This follows an October announcement from UTi in which it said it had entered into a definitive agreement to be acquired by DSV.
UTi provides various services, including air and ocean freight forwarding, contract logistics, customs brokerage, distribution, inbound logistics, and truckload brokerage, among others. It has 310 offices and 230 logistics centers in 50 countries. DSV is a global supplier of transportation and logistics services, including global air and ocean freight, European road freight, and contract logistics.
“We are proud to welcome customers and employees of UTi to DSV,” said Jens Bjørn Andersen, CEO of DSV, in a statement. “I have no doubt that the combination of DSV and UTi is a recipe for success; and with our united network, we will create exciting opportunities for both customers and employees. We will now start the integration process while taking care to maintain a high service level towards all customers. The commercial activities of DSV and UTi will continue under the DSV brand as we move forward.”
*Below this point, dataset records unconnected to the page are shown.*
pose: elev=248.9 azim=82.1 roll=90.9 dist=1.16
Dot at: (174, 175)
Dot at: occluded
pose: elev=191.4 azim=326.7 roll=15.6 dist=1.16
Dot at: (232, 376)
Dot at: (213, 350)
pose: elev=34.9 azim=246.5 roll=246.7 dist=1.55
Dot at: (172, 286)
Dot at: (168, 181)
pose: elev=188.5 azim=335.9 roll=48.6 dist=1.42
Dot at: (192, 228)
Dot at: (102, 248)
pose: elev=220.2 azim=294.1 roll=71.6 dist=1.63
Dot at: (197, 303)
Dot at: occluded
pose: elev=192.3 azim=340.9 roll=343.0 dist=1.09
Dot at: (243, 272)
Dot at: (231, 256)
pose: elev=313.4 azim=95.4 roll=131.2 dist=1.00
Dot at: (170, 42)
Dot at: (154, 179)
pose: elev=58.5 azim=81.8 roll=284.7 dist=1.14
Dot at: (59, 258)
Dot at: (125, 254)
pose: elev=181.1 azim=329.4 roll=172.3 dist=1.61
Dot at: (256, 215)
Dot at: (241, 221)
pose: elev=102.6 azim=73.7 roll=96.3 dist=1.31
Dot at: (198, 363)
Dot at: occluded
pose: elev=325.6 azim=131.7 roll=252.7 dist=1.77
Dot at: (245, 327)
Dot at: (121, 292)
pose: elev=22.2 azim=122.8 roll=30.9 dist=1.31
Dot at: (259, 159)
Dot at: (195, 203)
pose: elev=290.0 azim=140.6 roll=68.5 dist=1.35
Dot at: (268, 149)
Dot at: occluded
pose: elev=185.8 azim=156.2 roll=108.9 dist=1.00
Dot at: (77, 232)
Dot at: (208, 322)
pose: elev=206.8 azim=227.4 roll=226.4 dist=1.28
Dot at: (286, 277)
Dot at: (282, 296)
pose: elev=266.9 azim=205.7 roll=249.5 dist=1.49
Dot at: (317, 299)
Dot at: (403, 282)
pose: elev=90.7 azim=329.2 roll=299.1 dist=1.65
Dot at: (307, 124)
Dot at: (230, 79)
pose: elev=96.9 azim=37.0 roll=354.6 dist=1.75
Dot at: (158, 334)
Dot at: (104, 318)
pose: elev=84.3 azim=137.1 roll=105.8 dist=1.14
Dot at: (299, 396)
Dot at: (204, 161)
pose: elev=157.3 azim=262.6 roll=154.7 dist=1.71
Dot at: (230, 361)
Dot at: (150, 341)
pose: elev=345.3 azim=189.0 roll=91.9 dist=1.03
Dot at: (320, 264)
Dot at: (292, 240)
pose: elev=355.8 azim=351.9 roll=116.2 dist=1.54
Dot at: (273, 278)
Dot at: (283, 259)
While the deal is now official, getting to that point was not a lock, at least at first. In December 2014, UTIW issued a statement in which it shot down speculation that it would be acquired by DSV. UTi’s statement was issued in response to a Bloomberg report published on December 3, 2014. The report indicated that UTi was in “advanced talks to sell itself to DSV A/S” and has been in sale discussions since mid-2014 and was possibly reaching an agreement as soon as this month, according to people whom declined to be identified, the report said. And the report added that with a key focus on its services as a non-asset-based freight forwarder, including customs brokerage and warehousing services.
DSV said that this acquisition makes it the fourth-largest global freight forwarder, adding 50 percent to its existing revenue, coupled with a more diversified geography and business mix, including: more than 40,000 employees; operations in more than 80 countries; more than 1,000 offices and logistics facilities; and 4.7 square-meters of warehousing space.
It also noted that with UTi in the fold DSV is now the sixth largest ocean and seventh largest air freight operator, in addition to bringing increased global scale to its contact logistics division, solutions, and expanding its road freight and distribution center activities in Europe, North America, Africa, and Asia. And UTi will also bring added skills in various industry verticals, including automotive, healthcare, consumer and retail, chemicals, and energy, among others.
UTi has seen revenues dip in recent years, with the Wall Street Journal reporting last October that its fiscal second quarter earnings drove shares to their lowest levels in nearly ten years. The December 2014 Bloomberg report said that UTi had lost about one-quarter of its market value since disclosing on Feb. 25, 2014 that it had breached some loan covenants. It added that the company issued new debt, as well as convertible preferred shares to P2 Capital to fix the liquidity crunch, with now P2 UTi’s biggest investor.
“This deal definitely makes sense for both companies,” said Dick Armstrong, chairman of supply chain consultancy Armstrong & Associates. “DSV has been successfully aggressive over the years, and UTi has had a mixed bag in doing some things very well, including domestic transportation management, dedicated contract carriage on the West Coast, and TMS. DSV is a great buyer for UTi, with this deal bringing a lot of potential together, and it comes at what looks like a reasonable price while helping DSV to really round out its portfolio.”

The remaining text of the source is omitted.